AOL disk collecting.
During the Bronze Age of the internet, AOL was the most-used conduit between one's 486DX computer and what the hipsters called the Information Superhighway, using their proprietary software. And AOL distributed these CD-ROMs in newspapers, at convenience stores, in restaurants, folded in with the comics in every Sunday newspaper in the universe, dropped from low-flying bombers like war propaganda leaflets, and stuffed in mailboxes every God-damned day via direct mail.
"I like the AOL 5.0 Titanium editions," said 42 year-old collector Gordon "Baby Huey" Meerks, who feels much better about himself now that he is an expert at something, which makes it easier to forget about Angela, the girl who made out with him in a closet during a game of 'Seven Minutes In Heaven' at a MST3K marathon party he attended in 1996, even though Angela denied to everyone at the party that she even touched him. Gordon knew the truth, however: For 6 minutes, 36 seconds, Angela was his.
"The ones that are most collectible are the ones with Bugs Bunny, or cross-marketed with Batman Forever. Stuff like that," contined Meerks, while wiping Krispy Kreme residue onto his 4XL 'Up, Down, Up, Down, Left, Right, Left, Right, B A Start: Even God Knows It' T-shirt. "I got a Ren and Stimpy one on eBay for $24.00."

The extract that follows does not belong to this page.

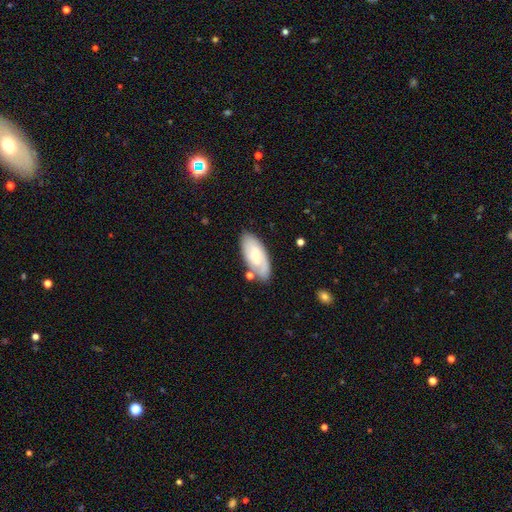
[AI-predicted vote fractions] featured or disk 48%, smooth 46%, star or artifact 6%. Down the decision tree: merging — none (74%).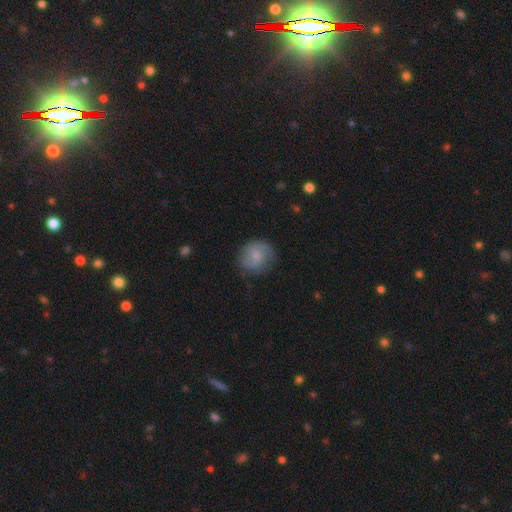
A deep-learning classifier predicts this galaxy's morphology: Smooth or featured? Predicted: smooth (p=0.67). How rounded? Predicted: round (p=0.81). Merging? Predicted: none (p=0.72).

The tragic thing here is that these things have value. Along with Seinfeld quotes, vinyl records and Bill Clinton, those things that were ubitiquous and without value 15 years ago have become worthwhile nostalgia items, especially for those who are not wasting their disposable income on things like condoms or Valentine's Day gifts.
"There are over easily 2,000 different types and styles of AOL CDs, trading for between $1.00 and $50.00," guffawed Meerks, who began sporting a pants-tent after seeing a bus stop ad featuring Kari Byron from Mythbusters.

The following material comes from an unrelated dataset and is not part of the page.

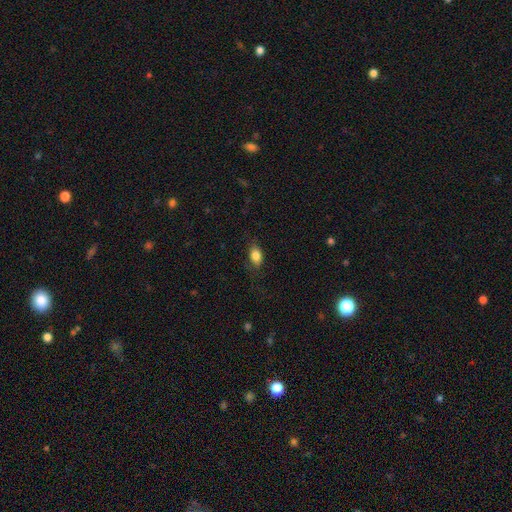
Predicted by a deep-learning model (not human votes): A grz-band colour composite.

A search on eBay for AOL CDs confims this: A Harry Potter CD is going for about $2. A lot consisting of seven AOL CDs went for $6.50, with 3 bids. This included 5 Harry Potter CDs and two Flamingo CDs. (With AOL CDs, it seems it's often the funky disc-art that matters most to collectors, and the wilder, the better.)
Some buyers are AOL disk aficionados, and others collect items relating to the person or thing on the disk. For example, some of the most popular listings are for disks that feature golfer Tiger Woods ($5). Foreign versions are also popular. A Mexican AOL disk is going for $5. Tin boxes seem especially popular, as are 3.5" AOL diskettes.
But the Holy Grail of this worthless pastime appears to be an AOL vesion 2.0 on 5.25" AOL floppies.
AOL stopped distributing their mass mailing of CDs as of August 2006, because of backlash from environmental groups who question the wisdom of creating 50 jillion plastic discs, which will eventually spend eternity resisting decomposition in a landfill in Staten Island, NY, and because no one in the cvilized world was using AOL anymore.
Nevertheless, for those of a certain age, AOL discs were as much an unavoidable --and sh-tty-- part of life as Ace of Base songs on the radio. And for those who will never, ever achieve orgasm with someone else in the room, AOL disc collecting may just be the thing that keeps them from abandoning all hope and boring a ventilation channel through their brain with a revolver.
"Perhaps, someday, I'll see Angela again, and maybe she'll like my collection," Meerks concluded. "Right?"